Methods: Retrospective analysis of 18 male and 7 female patients (mean age 36.0±11.4 years) who underwent a total of 39 operations between 1984 and 2002 in Nordstadtkrankenhaus Hannover.

Results: Most of the patients presented preoperatively with unilateral abducens nerve palsy (52%). A large variety of approaches were used to remove the tumour. The three most often used approaches were: the retrosigmoid approach (30.4%), the pterional approach (23.1%) and the transethmoidal approach (15.4%). Only one patient suffered from a WHO grade III chondrosarcoma, while the rest had low grade chondrosarcomas. The histology had no effect on the outcome. We performed a neuroradiological analysis of 12 patients that revealed a mean volume of 16.9 ml, with most tumours growing unilaterally and involving the clivus in all cases and the petrous bone in 83%. Tumour removal was radical in 49% of all and in 52% of primary operations. In 20 patients a follow-up with a mean interval of 82 months after primary surgery could be obtained. Eight of these patients received various types of radiation therapy. Two patients died and 18 patients are still alive with a mean Karnofsky index of 90%. There is no longer overall survival rate for radically operated patients compared to the ones with non radical tumour removal. Though the clinical outcome was better following subtotal tumour removal, this was however not significant. The overall 5 and 10 year survival rates are 95%.

Conclusions: Skull base chondrosarcomas are slow growing tumors with a 95% ten year survival rate. Therefore, aggressiveness of tumour resection should not compromise quality of life since radical tumour removal does not significantly increase survival rates in these patients.

Exercise instructions:
1. In the chondrosarcoma abstract, could you write out the part that opens with the words containing "Methods: Retrospective analysis" and closes with "in Nordstadtkrankenhaus Hannover.", switching "operations" to "surgeries"?
2. How would you translate this sentence from the chondrosarcoma abstract into Spanish: "The histology had no effect on the outcome."?
3. Do these statements agree with the chondrosarcoma abstract? Answer yes or no for each, and quote the deciding words.
(a) Most of the patients presented before surgery with unilateral abducens nerve palsy.
(b) The pterional approach was the most often used approach.
(c) Two of the patients died.

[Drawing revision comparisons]
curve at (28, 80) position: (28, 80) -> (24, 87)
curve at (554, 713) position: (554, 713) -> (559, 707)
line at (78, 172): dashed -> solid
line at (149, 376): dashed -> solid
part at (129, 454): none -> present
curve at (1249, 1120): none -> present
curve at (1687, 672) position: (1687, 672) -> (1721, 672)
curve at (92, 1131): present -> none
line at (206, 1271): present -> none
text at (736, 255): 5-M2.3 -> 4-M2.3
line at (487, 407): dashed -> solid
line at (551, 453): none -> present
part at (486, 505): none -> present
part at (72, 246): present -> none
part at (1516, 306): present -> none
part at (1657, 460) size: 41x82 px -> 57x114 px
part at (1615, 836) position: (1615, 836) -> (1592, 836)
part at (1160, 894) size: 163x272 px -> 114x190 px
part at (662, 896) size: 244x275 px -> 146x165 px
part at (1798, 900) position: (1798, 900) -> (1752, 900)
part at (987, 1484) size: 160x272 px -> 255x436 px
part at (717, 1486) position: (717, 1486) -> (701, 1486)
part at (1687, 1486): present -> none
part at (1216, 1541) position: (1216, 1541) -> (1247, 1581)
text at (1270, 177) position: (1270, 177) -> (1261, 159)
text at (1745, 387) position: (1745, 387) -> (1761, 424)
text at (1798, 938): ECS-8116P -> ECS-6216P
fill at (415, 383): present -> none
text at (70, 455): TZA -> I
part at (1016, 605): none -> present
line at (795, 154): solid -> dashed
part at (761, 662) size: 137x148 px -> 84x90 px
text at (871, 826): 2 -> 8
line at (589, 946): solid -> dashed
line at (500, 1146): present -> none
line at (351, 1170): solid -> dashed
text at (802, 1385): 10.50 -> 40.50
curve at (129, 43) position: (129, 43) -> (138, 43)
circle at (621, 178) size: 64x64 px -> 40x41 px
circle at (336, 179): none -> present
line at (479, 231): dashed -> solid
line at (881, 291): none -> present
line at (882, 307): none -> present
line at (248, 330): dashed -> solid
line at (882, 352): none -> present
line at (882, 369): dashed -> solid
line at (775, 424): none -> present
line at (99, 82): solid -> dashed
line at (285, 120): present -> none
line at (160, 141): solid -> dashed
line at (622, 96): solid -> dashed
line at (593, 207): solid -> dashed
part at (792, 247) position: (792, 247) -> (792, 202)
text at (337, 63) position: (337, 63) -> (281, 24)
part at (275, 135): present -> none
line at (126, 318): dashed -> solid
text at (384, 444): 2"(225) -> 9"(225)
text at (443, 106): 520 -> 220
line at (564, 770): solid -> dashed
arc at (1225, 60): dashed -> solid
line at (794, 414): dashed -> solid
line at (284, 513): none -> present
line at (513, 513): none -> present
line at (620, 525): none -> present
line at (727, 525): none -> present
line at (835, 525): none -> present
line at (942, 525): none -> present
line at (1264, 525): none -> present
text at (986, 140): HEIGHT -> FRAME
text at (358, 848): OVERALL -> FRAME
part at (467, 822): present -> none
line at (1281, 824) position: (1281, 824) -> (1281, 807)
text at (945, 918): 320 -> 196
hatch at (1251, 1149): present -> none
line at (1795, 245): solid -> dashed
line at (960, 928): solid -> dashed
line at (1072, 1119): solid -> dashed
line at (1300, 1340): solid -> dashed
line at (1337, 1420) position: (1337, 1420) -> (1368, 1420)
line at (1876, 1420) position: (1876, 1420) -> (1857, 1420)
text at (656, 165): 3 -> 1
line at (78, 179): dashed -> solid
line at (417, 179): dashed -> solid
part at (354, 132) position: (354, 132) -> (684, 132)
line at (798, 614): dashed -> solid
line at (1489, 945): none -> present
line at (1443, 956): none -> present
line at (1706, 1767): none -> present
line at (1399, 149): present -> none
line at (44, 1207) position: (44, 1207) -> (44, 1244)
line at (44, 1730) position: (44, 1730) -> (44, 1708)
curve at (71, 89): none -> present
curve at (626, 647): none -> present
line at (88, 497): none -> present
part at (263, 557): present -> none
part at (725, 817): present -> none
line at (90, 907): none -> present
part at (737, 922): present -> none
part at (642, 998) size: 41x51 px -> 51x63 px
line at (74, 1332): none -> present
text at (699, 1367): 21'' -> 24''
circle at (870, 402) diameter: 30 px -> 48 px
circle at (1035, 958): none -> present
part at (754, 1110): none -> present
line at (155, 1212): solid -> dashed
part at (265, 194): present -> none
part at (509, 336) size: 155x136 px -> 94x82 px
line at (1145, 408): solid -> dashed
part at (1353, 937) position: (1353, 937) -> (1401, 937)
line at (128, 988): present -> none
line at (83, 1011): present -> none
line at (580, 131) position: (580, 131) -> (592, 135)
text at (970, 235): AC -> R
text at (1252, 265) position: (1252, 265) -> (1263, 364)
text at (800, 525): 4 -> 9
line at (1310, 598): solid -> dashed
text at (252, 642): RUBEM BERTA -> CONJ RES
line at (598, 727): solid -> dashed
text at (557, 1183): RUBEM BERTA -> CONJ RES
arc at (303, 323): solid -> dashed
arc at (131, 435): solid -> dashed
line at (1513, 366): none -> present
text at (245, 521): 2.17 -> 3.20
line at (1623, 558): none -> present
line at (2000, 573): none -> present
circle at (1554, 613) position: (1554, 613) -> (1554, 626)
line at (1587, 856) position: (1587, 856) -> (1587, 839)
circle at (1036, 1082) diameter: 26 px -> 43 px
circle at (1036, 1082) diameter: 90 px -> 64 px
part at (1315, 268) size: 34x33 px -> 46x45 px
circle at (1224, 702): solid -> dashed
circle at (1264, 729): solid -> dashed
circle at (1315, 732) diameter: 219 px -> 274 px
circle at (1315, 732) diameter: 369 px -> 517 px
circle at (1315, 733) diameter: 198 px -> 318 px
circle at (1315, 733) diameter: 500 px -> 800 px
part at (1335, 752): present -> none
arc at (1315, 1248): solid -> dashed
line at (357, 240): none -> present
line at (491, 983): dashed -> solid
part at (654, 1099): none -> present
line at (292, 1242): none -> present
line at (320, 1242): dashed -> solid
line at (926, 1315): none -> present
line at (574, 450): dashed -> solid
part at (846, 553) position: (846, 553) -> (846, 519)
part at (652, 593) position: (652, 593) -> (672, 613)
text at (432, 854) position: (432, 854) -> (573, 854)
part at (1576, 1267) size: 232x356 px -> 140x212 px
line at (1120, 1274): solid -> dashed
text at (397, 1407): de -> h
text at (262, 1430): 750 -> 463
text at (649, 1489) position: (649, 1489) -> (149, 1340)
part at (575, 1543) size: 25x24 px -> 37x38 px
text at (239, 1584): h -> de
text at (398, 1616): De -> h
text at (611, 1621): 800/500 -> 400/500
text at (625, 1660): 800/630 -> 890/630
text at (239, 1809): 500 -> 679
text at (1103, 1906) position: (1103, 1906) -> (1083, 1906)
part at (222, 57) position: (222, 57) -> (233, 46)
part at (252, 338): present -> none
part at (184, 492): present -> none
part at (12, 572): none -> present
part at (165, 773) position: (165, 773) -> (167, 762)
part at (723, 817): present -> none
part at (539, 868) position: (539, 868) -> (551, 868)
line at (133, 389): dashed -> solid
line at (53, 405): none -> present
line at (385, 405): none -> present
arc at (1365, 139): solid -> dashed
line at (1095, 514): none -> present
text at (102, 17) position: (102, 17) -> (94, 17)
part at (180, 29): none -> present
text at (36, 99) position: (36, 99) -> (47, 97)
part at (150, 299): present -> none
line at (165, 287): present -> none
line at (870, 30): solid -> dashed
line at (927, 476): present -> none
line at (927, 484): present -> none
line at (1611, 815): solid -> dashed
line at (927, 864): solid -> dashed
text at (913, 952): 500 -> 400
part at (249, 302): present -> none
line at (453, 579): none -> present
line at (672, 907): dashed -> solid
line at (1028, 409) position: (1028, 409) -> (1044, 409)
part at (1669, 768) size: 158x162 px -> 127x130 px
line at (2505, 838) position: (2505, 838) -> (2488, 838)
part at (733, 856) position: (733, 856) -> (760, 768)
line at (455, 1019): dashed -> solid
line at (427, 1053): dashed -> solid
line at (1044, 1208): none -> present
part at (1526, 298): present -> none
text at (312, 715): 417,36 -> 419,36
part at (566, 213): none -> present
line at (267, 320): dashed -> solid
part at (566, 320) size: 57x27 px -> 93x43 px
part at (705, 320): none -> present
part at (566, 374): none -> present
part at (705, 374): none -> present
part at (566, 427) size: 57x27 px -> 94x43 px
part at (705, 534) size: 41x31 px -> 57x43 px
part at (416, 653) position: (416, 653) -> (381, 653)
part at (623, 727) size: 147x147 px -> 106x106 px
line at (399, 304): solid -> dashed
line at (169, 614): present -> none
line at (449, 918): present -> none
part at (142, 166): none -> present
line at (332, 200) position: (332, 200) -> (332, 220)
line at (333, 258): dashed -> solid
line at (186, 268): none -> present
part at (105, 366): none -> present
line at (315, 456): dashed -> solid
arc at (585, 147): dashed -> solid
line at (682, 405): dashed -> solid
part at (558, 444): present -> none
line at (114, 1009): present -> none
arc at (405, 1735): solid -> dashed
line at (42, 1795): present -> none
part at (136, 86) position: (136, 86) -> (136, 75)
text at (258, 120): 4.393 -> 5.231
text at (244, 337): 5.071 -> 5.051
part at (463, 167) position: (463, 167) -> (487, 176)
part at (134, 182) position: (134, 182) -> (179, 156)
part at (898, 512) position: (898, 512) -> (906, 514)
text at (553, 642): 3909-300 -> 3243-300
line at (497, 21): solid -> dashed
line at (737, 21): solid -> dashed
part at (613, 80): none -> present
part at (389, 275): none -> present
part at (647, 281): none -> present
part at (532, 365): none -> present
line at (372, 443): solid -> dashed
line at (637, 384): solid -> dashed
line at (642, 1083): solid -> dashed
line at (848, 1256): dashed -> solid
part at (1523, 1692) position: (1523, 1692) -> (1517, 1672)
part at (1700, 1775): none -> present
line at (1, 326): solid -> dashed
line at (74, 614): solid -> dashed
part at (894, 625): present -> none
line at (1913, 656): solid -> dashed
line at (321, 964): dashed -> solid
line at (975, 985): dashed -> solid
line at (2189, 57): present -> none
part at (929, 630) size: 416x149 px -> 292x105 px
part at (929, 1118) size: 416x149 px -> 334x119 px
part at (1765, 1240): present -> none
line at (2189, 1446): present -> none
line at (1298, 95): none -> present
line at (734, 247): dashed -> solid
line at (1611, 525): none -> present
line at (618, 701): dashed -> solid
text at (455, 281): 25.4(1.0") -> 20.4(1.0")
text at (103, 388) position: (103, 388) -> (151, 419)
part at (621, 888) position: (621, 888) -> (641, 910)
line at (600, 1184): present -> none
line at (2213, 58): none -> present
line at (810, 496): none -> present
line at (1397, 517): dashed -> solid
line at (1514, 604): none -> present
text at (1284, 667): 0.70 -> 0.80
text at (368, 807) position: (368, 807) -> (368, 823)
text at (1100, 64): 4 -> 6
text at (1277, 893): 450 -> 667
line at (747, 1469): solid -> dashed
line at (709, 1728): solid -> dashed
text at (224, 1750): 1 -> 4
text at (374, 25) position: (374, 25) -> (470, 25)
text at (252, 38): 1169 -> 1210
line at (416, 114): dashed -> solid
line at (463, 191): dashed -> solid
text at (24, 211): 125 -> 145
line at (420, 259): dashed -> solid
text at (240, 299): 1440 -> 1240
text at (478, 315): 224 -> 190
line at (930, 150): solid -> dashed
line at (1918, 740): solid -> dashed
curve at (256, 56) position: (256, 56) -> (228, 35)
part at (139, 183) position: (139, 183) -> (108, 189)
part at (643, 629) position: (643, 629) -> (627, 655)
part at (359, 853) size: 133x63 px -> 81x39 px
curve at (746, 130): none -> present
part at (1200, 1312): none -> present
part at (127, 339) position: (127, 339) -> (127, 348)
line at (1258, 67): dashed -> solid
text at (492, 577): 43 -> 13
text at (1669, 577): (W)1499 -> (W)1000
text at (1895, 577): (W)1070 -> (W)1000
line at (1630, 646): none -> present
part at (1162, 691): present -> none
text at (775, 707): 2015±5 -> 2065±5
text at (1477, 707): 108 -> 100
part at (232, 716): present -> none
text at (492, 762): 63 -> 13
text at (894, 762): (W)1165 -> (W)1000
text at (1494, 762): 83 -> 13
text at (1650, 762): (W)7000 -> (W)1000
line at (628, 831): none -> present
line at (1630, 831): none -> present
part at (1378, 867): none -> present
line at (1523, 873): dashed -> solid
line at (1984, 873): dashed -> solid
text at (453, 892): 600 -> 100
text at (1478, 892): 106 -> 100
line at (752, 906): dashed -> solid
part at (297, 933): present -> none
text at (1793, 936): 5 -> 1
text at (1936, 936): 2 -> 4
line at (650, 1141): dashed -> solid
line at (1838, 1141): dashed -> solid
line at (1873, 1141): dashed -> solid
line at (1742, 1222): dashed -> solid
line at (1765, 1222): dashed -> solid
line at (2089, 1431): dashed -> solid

Results for each task:
1.
Methods: Retrospective analysis of 18 male and 7 female patients (mean age 36.0±11.4 years) who underwent a total of 39 surgeries between 1984 and 2002 in Nordstadtkrankenhaus Hannover.

2. La histología no tuvo ningún efecto en el resultado.

3.
(a) Yes: "Most of the patients presented preoperatively with unilateral abducens nerve palsy (52%)."
(b) No: "the retrosigmoid approach (30.4%), the pterional approach (23.1%)"
(c) Yes: "Two patients died and 18 patients are still alive"